LONDON: The inaugural non-stop Qantas flight between Perth and London last month may have been hailed as the future of aviation by the airline industry, but it’s unlikely to have prompted much celebrating in Abu Dhabi.

The prospect of ultra-long haul flights, which reduce journey times by cutting out the need for stopovers, strikes at the heart of the business model of the likes of Dubai and Abu Dhabi, which have risen to prominence in recent years as major transit centers for global air travel.

“The Gulf airports burst onto the scene as the airframe technology changed and the long-haul hubbing model was created,” Andrew Charlton, the managing director of consulting firm Aviation Advocacy.

“The Qantas flights from Perth show that the technology is again changing; in the end, the technology always wins.”

Mr. Charlton cautioned that the impact in the short-term on Abu Dhabi and other hubs would be minimal, noting that ultra-long haul would not be available to most passengers.

What’s more, “the market demographics and the economics of hubbing (still) make airports in the Gulf very attractive,” he said.

But ultra-long haul travel is just the latest in a series of issues impacting Abu Dhabi’s aviation strategy, with progress slowing in the wake of lower oil prices and operational issues at Etihad, the emirate’s flag-carrier.

The high-profile Midfield Terminal at Abu Dhabi International Airport, designed to expand capacity to 45 million passengers per year, has faced numerous delays, with its expected opening date pushed back from late-2017 until the end of 2019.

The increase in capacity, designed to coincide with the growth of Etihad Airways, no longer seems as urgent a priority, as the emirate cuts back on spending in the wake of lower oil revenues. Meanwhile, Etihad’s international expansion strategy, launched in 2011, is now very much on hold.

⁂

- _Problem description_: Copy out the whole text on ultra-long-haul flights and Abu Dhabi's aviation strategy word for word. These items were taken from a different source.

Saved entries
⁂

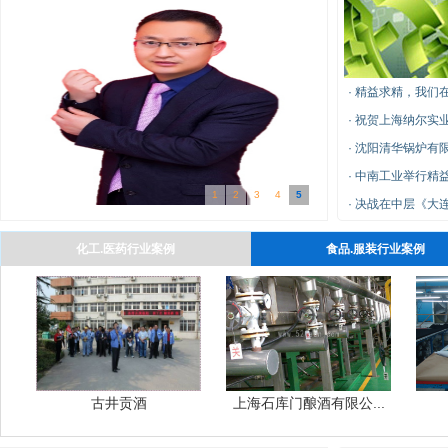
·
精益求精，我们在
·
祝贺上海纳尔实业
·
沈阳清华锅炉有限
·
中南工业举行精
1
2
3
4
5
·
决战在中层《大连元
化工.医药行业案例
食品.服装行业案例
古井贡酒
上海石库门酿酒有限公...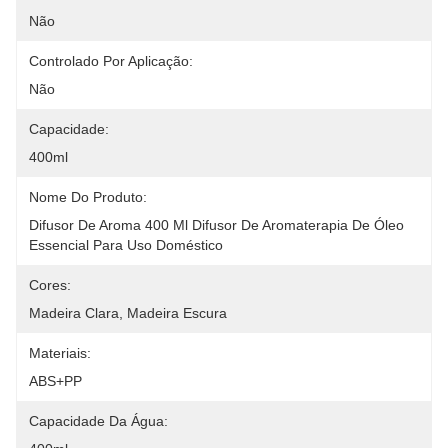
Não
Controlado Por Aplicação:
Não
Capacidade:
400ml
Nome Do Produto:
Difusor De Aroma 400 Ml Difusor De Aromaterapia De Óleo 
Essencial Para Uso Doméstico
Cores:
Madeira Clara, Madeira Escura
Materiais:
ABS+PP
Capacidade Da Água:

⁂

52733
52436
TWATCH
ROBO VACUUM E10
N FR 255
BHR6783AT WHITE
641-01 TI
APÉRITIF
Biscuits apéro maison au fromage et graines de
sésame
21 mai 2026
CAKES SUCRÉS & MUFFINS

⁂

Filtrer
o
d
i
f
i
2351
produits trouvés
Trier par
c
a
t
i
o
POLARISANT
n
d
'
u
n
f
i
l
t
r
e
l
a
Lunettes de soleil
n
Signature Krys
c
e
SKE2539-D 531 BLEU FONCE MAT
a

⁂

- _Answer for the task_:
LONDON: The inaugural non-stop Qantas flight between Perth and London last month may have been hailed as the future of aviation by the airline industry, but it’s unlikely to have prompted much celebrating in Abu Dhabi.

The prospect of ultra-long haul flights, which reduce journey times by cutting out the need for stopovers, strikes at the heart of the business model of the likes of Dubai and Abu Dhabi, which have risen to prominence in recent years as major transit centers for global air travel.

“The Gulf airports burst onto the scene as the airframe technology changed and the long-haul hubbing model was created,” Andrew Charlton, the managing director of consulting firm Aviation Advocacy.

“The Qantas flights from Perth show that the technology is again changing; in the end, the technology always wins.”

Mr. Charlton cautioned that the impact in the short-term on Abu Dhabi and other hubs would be minimal, noting that ultra-long haul would not be available to most passengers.

What’s more, “the market demographics and the economics of hubbing (still) make airports in the Gulf very attractive,” he said.

But ultra-long haul travel is just the latest in a series of issues impacting Abu Dhabi’s aviation strategy, with progress slowing in the wake of lower oil prices and operational issues at Etihad, the emirate’s flag-carrier.

The high-profile Midfield Terminal at Abu Dhabi International Airport, designed to expand capacity to 45 million passengers per year, has faced numerous delays, with its expected opening date pushed back from late-2017 until the end of 2019.

The increase in capacity, designed to coincide with the growth of Etihad Airways, no longer seems as urgent a priority, as the emirate cuts back on spending in the wake of lower oil revenues. Meanwhile, Etihad’s international expansion strategy, launched in 2011, is now very much on hold.